Scott Aaronson, a computer scientist at the University of Texas who was a researcher at OpenAI himself for a year, has also developed a form of watermarking for longer text generated by models such as GPT-3. “It’s an otherwise unobtrusive, secret wording signal that can later be used to prove it’s from GPT,” he explains in his blog. A spokesman for OpenAI confirmed that the company itself is working on watermarking for computer-generated text. In addition, its terms of service stated that users should clearly label text generated by the AI: “In a way that no one can overlook or misunderstand.”

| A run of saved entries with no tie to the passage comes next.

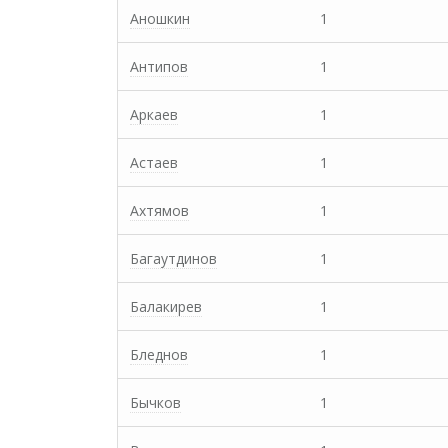
Аношкин
1
Антипов
1
Аркаев
1
Астаев
1
Ахтямов
1
Багаутдинов
1
Балакирев
1
Бледнов
1
Бычков
1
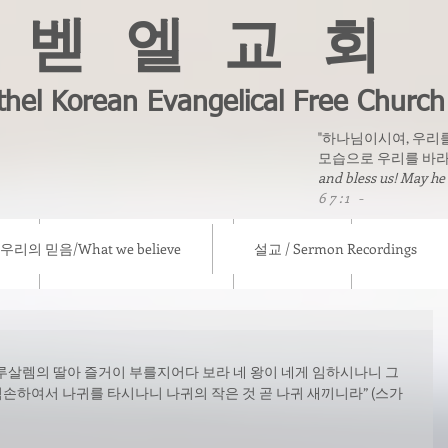
벧 엘 교 회
thel Korean Evangelical Free Church
"하나님이시여, 우리
모습으로 우리를 바라
and bless us! May he
67:1 -
우리의 믿음/What we believe
설교 / Sermon Recordings
eve
설교 / Sermon Recordings
칼럼/ Column
선교소식/ Mis
루살렘의 딸아 즐거이 부를지어다 보라 네 왕이 네게 임하시나니 그
손하여서 나귀를 타시나니 나귀의 작은 것 곧 나귀 새끼니라” (스가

However, the previous technical solutions are by no means perfect. Most don’t stand a chance against the latest generation of AI language models as they are still built on top of GPT-2 or other earlier models. And many of the recognition tools work best when there is a lot of text available; in some concrete use cases such as chatbots or email assistants, which are designed for shorter conversations and provide less data for analysis, they are not very efficient. And the use of large language models for AI recognition also requires powerful computers – plus access to the AI ​​model itself. And so far, according to Professor Abdul-Mageed, tech companies are not granting that.

The bigger and more powerful the models get, the more difficult it is to create AI models that can recognize which text was written by a human and which wasn’t, says Hugging Face expert Solaiman. “What’s worrying is that [ChatGPT] now delivers really impressive results. The detection models just can’t keep up. They have to catch up all the time,” she says.

And there’s no silver bullet for recognizing AI-written text, Solaiman said. “A recognition model is not the solution to synthetic text recognition, any more than filters are the solution to bias problems.” (By this we mean the tendency of AI systems to also reproduce racist and otherwise problematic content.) In order to have a chance of solving the problem, we need better technical solutions and more transparency in relation to when people interact with an AI . This means: We have to learn to recognize signs of AI-written sentences ourselves.

“It would be really nice if there was a plugin for Chrome or any other web browser that could be used to check whether text on a webpage was machine-generated,” says Ippolito. Some help is already available. Researchers at Harvard University and IBM have created a tool called Giant Language Model Test Room (GLTR) that helps people find problematic passages. It highlights those that could have been created by a computer program.

But AI systems have been fooling us again for a long time. Cornell University researchers found that people believed fake news articles generated by GPT-2 — mind you, the predecessor of GPT-3 — to be credible about 66 percent of the time. Another study found that untrained people could only recognize text generated with GPT-3 to a degree that amounted to coincidence.

The good news is that humans can be trained to recognize AI-generated text better, says Ippolito. She herself has developed a game to test how many sentences a computer can generate before the player realizes that it is not a human. She has found that players only get better over time.

“If you look at a lot of computer-generated text and try to figure out what doesn’t make sense in it, you can also get better at this job,” she says. One way is to detect implausible statements, like an AI claiming that it takes 60 minutes to brew a cup of coffee.

GPT-3, the foundation of ChatGPT, has only been in use since 2020. According to OpenAI, ChatGPT is a demonstrator, but it is only a matter of time before similarly powerful models are developed and integrated into products such as freely available chatbots for use in customer service or healthcare.

And that brings us to the heart of the problem: The enormous speed of development in this sector means that any methods of recognizing AI-generated text very quickly look very old again. So it’s a race – and right now it looks like we’re going to lose.